The words in the headline are a quote from NightWatch.
The momentous events in Sri Lanka give reason to reflect on the gentle humanity of the people we met there. Two quick stories:
*****
In the pre-dawn gray, the fishing fleet already trolled off the Negombo shore. One last tardy catamaran, sail full-billowed, chugged out to join the rest.
Sheldon had already been out and back. A slight fellow, just chest high, with a broad smile under a clipped mustache, Sheldon showed me his catch, in a crate, a few gross of five or six inch mackerels.
He took me to meet all the other guys and see their catches, stepping over nets they were busy untangling and setting right for the afternoon. He led me to his house, just alongside and between a couple of beach hotels, shoreside from the road. It was in a community of a dozen thatch huts.
He’d built it himself and he took me inside, immensely proud, to show me how he had arranged two hundred woven palm-frond panels on top of one another to build the roof. He told me “two hundred” several times. A thatch wall divided Sheldon’s house into two rooms. The only furniture was a rough wooden bed with no linens.
Sheldon’s wife, a very young woman dressed in a long blue smock with her hair pulled back, rose to smile and greet me, and his precocious four and six year old daughters danced around us all. He took his son, just one year old, into his lap as we talked.
We all sat together near a crack in the wall where sunlight came through so they could look at postcards of where I was from. They served sweet tea.

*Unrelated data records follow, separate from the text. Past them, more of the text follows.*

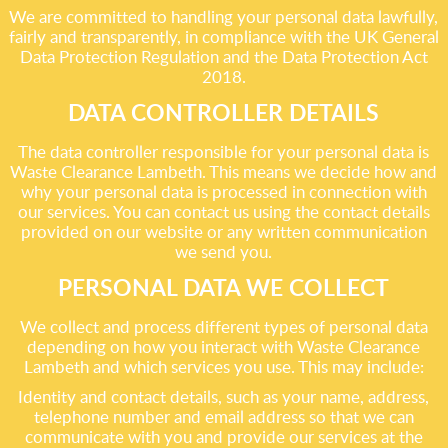
We are committed to handling your personal data lawfully,
fairly and transparently, in compliance with the UK General
Data Protection Regulation and the Data Protection Act
2018.
DATA CONTROLLER DETAILS
The data controller responsible for your personal data is
Waste Clearance Lambeth. This means we decide how and
why your personal data is processed in connection with
our services. You can contact us using the contact details
provided on our website or any written communication
we send you.
PERSONAL DATA WE COLLECT
We collect and process different types of personal data
depending on how you interact with Waste Clearance
Lambeth and which services you use. This may include:
Identity and contact details, such as your name, address,
telephone number and email address so that we can
communicate with you and provide our services at the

I drank it fearing I’d be dying of local water later that day.
Sheldon walked me back toward Hotel Royal Oceanic, two hundred meters and several worlds apart. On the way, he explained to me that he was 31, his brother was “41, 42 sometimes. Lives nearby, mama too. Papa no.”
- Sheldon and his family lived a scant hundred yards from the ocean, before the tsunami of December 2004. I have no idea of their fate that day.